Tuesday, August 4, 2009

The Health Insurance Debate

This is an endurance training and fund raising to achieve cures for cancer blog, not a political one. But now and then, topics are going to come up that cross the boundaries between my normal topics and the political realm. The highly polarized health insurance debate is one of these areas. People get very emotional about this. I know of people who think that if the plan before the Congress passes, it will wreck health care as we know it and bankrupt the country. I heard a quote attributed to Fox News that only 10% of Americans without health insurance want it. I am no expert on the first statement, and don’t know the best solution. But I can’t imagine that only 10% of uninsured Americans would want health insurance. Maybe if you asked the question with a price – “If you could get health insurance for $1,000 a month, would you want it?” – maybe then people would say no because they can’t afford it. But who would choose to be without insurance if they could afford it and had that choice?

Someone I met recently with stage 4 Hodgkin lymphoma and who is currently getting ABVD chemo, the same regimen that I had, is without insurance. Because of this, she is being given cheaper, less effective anti-nausea drugs, and is sick a lot. She often throws up all night. She has never been given a lung function test. For someone with insurance, or who has enough money to pay out of pocket, these would be givens as part of this treatment.

I know first hand what it is like to throw up all night from chemotherapy, to lay on the bathroom floor at the feet of the “porcelain god” feeling like your insides are going to come out your throat. But I had insurance, and when I talked to my oncologist, he put me on an incredibly expensive drug – like $800 for 12 pills but my co-pay was only about $50 – that kept the nausea more or less under control for 12 hours at a time, so I could get through the night without being sick to my stomach. Because once that vomiting starts in the middle of the night, you are not going to be able to take a pill and keep that pill down. It made all the difference in the world.

I guess if I hadn’t had insurance, I would not have gotten pulmonary function tests, either. I am convinced that I am alive today only because of this. They caught the beginning of severe lung damage in time to stop using bleomycin and to allow the damage to apparently heal. Someone who gets bleomycin and doesn’t get a PFT is playing Russian roulette with their lungs. And also with their lives, because as it turns out, one’s lungs are fairly important organs.

Can you imagine having cancer or some other serious illness and not having medical insurance? Plenty of people are in this boat, and I would imagine they often must choose between being bankrupt and taking huge chances with their health and/or getting suboptimal medical care. I think it is a real shame that in such a wealthy country that so many people are not able to afford medical care.

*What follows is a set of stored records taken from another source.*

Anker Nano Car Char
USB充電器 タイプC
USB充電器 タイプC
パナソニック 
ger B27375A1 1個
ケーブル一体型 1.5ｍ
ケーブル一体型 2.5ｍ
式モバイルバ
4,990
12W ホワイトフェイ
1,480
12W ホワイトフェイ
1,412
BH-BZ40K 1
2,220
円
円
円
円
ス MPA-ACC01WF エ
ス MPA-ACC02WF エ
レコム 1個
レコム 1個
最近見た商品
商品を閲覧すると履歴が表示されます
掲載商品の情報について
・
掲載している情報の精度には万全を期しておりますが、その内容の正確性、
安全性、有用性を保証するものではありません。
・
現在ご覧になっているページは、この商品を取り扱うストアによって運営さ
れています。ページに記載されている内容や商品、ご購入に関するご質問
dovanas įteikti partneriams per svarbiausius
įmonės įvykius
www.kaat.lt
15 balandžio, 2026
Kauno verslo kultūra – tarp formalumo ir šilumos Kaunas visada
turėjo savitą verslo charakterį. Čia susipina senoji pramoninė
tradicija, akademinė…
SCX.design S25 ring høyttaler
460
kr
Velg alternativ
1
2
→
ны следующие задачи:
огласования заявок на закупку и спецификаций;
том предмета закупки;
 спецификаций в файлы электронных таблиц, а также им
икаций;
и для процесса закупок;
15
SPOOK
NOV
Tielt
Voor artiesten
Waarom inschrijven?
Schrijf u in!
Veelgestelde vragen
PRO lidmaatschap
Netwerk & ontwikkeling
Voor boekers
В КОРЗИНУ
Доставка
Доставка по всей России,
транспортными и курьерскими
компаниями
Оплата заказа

I don’t know what the answer is. It seems to me that we should be able to analyze all of the possible plans in use over the world, and come up with the best features of them all and implement them here. It wouldn’t be perfect, but it should be a lot better than what we have. As I blogged a couple of weeks ago, we got to the moon 40 years ago. Aren’t we smart enough, and more importantly wise enough, to come up with a more optimal health coverage plan for the nation?

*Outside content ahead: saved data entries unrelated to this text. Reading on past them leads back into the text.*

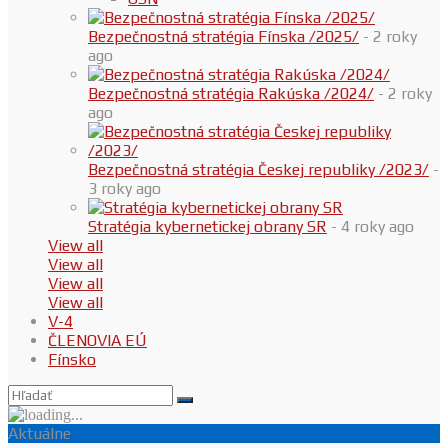
Bezpečnostná stratégia Fínska /2025/
- 2 roky
ago
Bezpečnostná stratégia Rakúska /2024/
- 2 roky
ago
Bezpečnostná stratégia Českej republiky /2023/
-
3 roky ago
Stratégia kybernetickej obrany SR
- 4 roky ago
View all
View all
View all
View all
V-4
ČLENOVIA EÚ
Fínsko
Aktuálne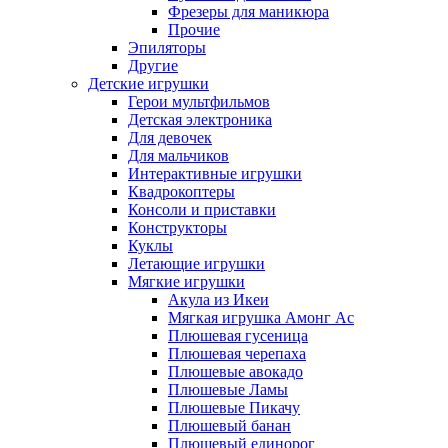
Фрезеры для маникюра
Прочие
Эпиляторы
Другие
Детские игрушки
Герои мультфильмов
Детская электроника
Для девочек
Для мальчиков
Интерактивные игрушки
Квадрокоптеры
Консоли и приставки
Конструкторы
Куклы
Летающие игрушки
Мягкие игрушки
Акула из Икеи
Мягкая игрушка Амонг Ас
Плюшевая гусеница
Плюшевая черепаха
Плюшевые авокадо
Плюшевые Ламы
Плюшевые Пикачу
Плюшевый банан
Плюшевый единорог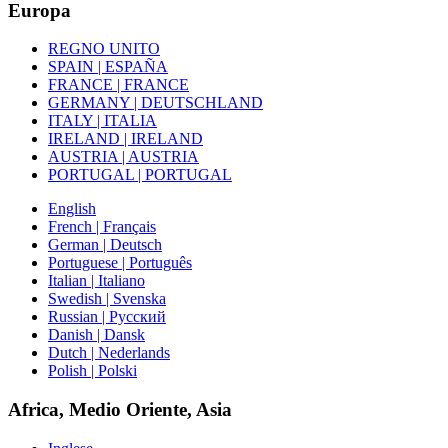
Europa
REGNO UNITO
SPAIN | ESPAÑA
FRANCE | FRANCE
GERMANY | DEUTSCHLAND
ITALY | ITALIA
IRELAND | IRELAND
AUSTRIA | AUSTRIA
PORTUGAL | PORTUGAL
English
French | Français
German | Deutsch
Portuguese | Português
Italian | Italiano
Swedish | Svenska
Russian | Русский
Danish | Dansk
Dutch | Nederlands
Polish | Polski
Africa, Medio Oriente, Asia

I welcome civil comment and discussion about this. What are your ideas? I plan on blogging more about this in future posts if there is sufficient interest and comment.

1 comment:

Elayne said...

Hi Art~ this post has really made me think. I too have very good insurance and receive top care for my cancer. However, I too spent MANY nights "hugging the porcelain god" and can't imagine not having health care or insurance.
On the other side of things, two of my sons have epilepsy and require daily meds. One missed dose and they are in trouble.As young adults they HAVE to have insurance or their lives would be non functional as they could not afford the medication. My oldest son just moved to Europe ( with a year supply of his meds) so this will be interesting to see the quality of care he receives and how it is different from here. I will keep you posted.